Estos principios tienen aplicaciones más allá de la seducción sexual. Para mantener la atención de un grupo amplio, para seducirlo y que sólo piense en ti, debes diversificar tus señales. Exhibe demasiado una cualidad —aun si es noble, como conocimiento o eficiencia— y la gente sentirá que no eres bastante humano. Todos somos complejos y ambiguos, estamos Unos de impulsos contradictorios; si tú muestras sólo uno de tus lados, aun si es tu lado bueno, irritarás a la gente. Sospechará que eres hipócrita. Mahatma Gandhi, una figura sagrada, confesaba abiertamente sensaciones de enojo y venganza. John E Kennedy, la figura pública estadunidense más seductora de los tiempos modernos, era una paradoja ambulante: un aristócrata de la costa este con aprecio por la gente común, un hombre obviamente masculino —héroe de guerra— con una vulnerabilidad que se adivinaba bajo su piel, un intelectual que adoraba la cultura popular. La gente se sentía atraída por él como las limaduras de acero de la fábula de Wilde. Una superficie brillante puede tener encanto decorativo, pero lo que te hace voltear a ver un cuadro es la profundidad de campo, una ambigüedad inexpresable, una complejidad surreal.

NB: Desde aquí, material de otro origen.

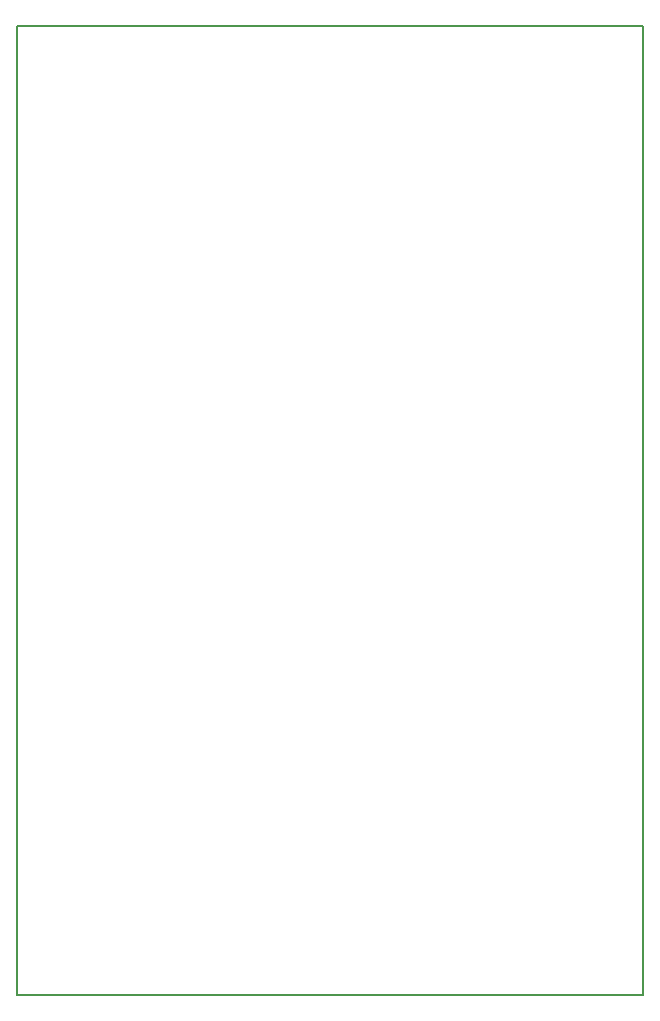
<source format=gbr>
G04 PROTEUS RS274X GERBER FILE*
%FSLAX45Y45*%
%MOMM*%
G01*
%ADD18C,0.203200*%
D18*
X-2600000Y-5210000D02*
X+2700000Y-5210000D01*
X+2700000Y+3000000D01*
X-2600000Y+3000000D01*
X-2600000Y-5210000D01*
M02*

</source>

Símbolo. El telón. En el escenario, sus pesados pliegues rojo subido atraen tu mirada con su hipnótica superficie. Pero lo que en verdad te atrae y fascina es lo que crees que ocurre detrás: la luz que asoma, la sugestión de un secreto, algo por suceder. Sientes el estremecimiento de un voyeur a punto de ver una función.

REVERSO.

La complejidad que proyectas sobre otras personas sólo las afectará de modo apropiado si son capaces de disfrutar del misterio. A algunas personas les gustan las cosas simples, y carecen de paciencia para perseguir a alguien que las confunde. Prefieren que se les deslumbre y desborde. La gran cortesana de la Belle Époque conocida como La Bella Otero ejercía una compleja magia sobre los artistas y figuras políticas que se prendaban de ella, pero a hombres menos complicados y más sensuales los dejaba estupefactos con su espectáculo y belleza. Cuando conocía a una mujer, Casanova podía vestir el más fantástico conjunto, con joyas y brillantes colores para deslumbrar al ojo; se servía de la reacción de la víctima para saber si exigía una seducción más compleja. Algunas de sus víctimas, en particular las jóvenes, no necesitaban más que la apariencia rutilante y hechizadora, que era realmente lo que deseaban, y la seducción se mantenía en ese plano.
Todo depende de tu blanco: no te molestes en crear profundidad para personas insensibles a ella, o a quienes incluso podría desconcertar o perturbar. Reconoce a estos tipos por su inclinación a los placeres más simples de la vida, su falta de paciencia para circunstancias más matizadas. Con ellos, sé simple.